Erskine Bowles and Alan Simpson, who chair Obama's commission on reducing the national debt, delay a key vote. It's an indication how elusive consensus will be on cutting the deficit.
Michael Bonfigli/The Christian Science Monitor
The co-chairmen of President Obama's fiscal commission have agreed to a bold plan to slash federal deficits and put America's fiscal house in order. The problem is they're not sure if the rest of the bipartisan commission – let alone Congress – will sign on.
Erskine Bowles and Alan Simpson said Tuesday that a final set of recommendations is ready for the full commission to review. They said the deadline for a vote by the 18-member body is shifting to Friday, rather than Wednesday, however, to give members time to review the proposal.
"We'll get somewhere between two and 14 votes," said Mr. Bowles, a former chief of staff to President Bill Clinton. Two is a reference to himself and Mr. Simpson, a former Republican senator from Wyoming. Fourteen refers to the number of commission members who must approve the package of spending cuts and tax reforms in order to formally issue a final report to the president.
Ahead of the delayed vote, Bowles also sought to frame the panel's work as a success whatever the outcome.
"I think we've won, and we've won big," he said. "The era of deficit denial in Washington is over."
It is true that fiscal reform ranks as a rising voter priority. At the same time, however, the difficulties of winning agreement among the panel's bipartisan members signal how hard it will be to build consensus among US voters for significant fiscal reforms.

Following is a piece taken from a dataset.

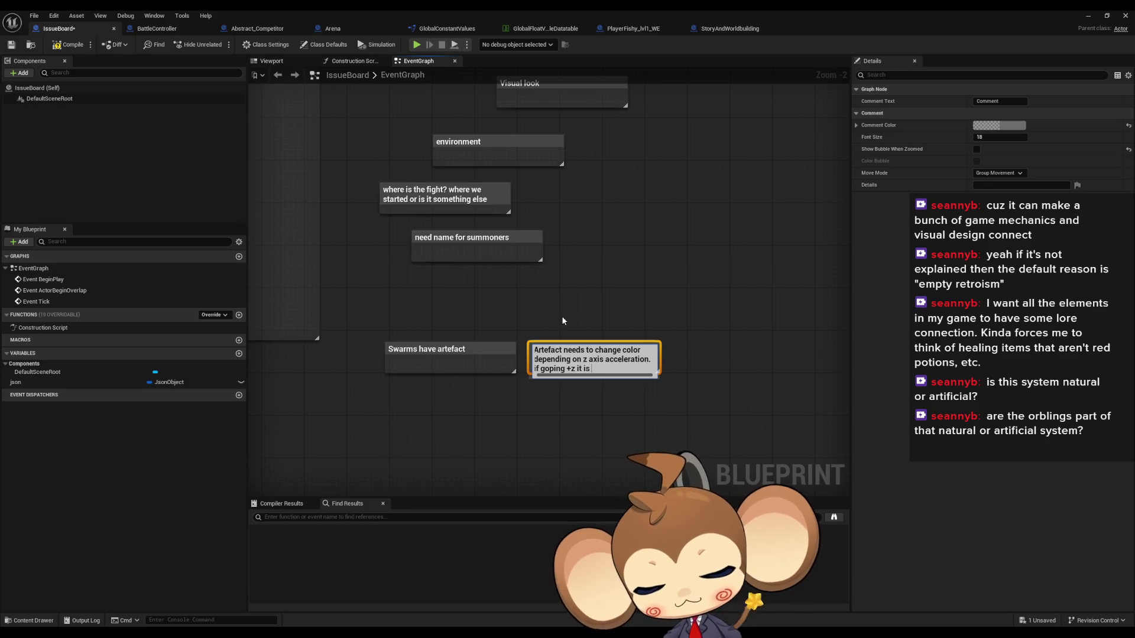
pyautogui.write('black if')
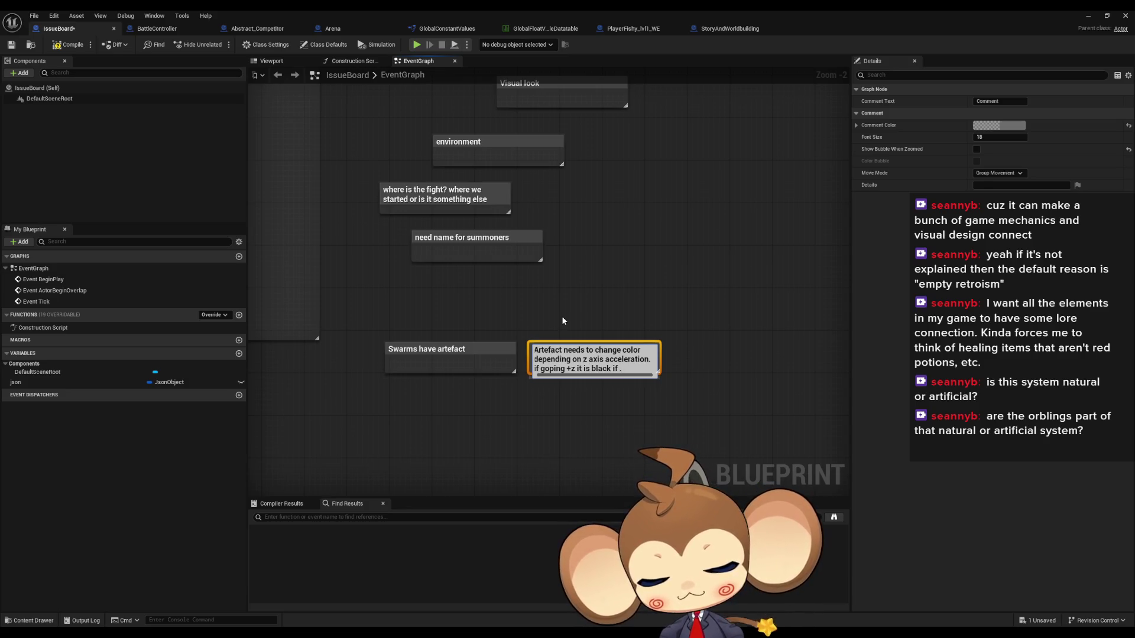
pyautogui.write('-z it is ')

To the co-chairs' credit, they have managed to garner significant media attention for a package of proposals that would eliminate tax-code perks, raise the eligibility age for Social Security, and slash ordinary federal spending – reducing federal deficits by some $3.8 trillion over the course of a decade. Commission members are being asked to vote on what Bowles and Simpson said is a modified version of the package they made public early in November.
Bowles said he does not expect any last-minute dealmaking across party lines, but were a bipartisan deal to emerge that would win broader commission support, "we'd be crazy not to" reshape the proposals.
Simpson said the panel's work, which included examining fiscal scenarios in detail, leaves no doubt that rising public debt must be a national priority.
"America, you have a serious problem," Simpson said. "Time is short."
Mr. Obama essentially has agreed, asking the panel to find ways to bring the federal budget into balance, excluding interest on public debt, by 2015. That would put the US roughly on course to stabilize public debt as a percentage of the nation's gross domestic product (GDP).
The success of the tea party movement in the November elections, propelling a new crowd of fiscal hawks into Congress next year, has amplified the prominence of deficit reduction on the nation's to-do list. The ongoing turmoil over public-debt burdens in Europe, meanwhile, is providing a current case study of the potential risks if the nation's debt rises unchecked.
Even so, it's not clear if momentum will build for far-reaching deficit reduction this year or next. A big-impact plan would likely have to include spending cuts and tax-revenue increases that are not easy for elected officials in either party to embrace.
Tax hikes, in particular, are a voter sore spot. With that in mind, Bowles and Simpson were careful in their initial proposals to emphasize keeping tax rates low. Some of their proposals would actually cut personal and business tax rates, while raising overall tax revenue by scaling back credits and deductions.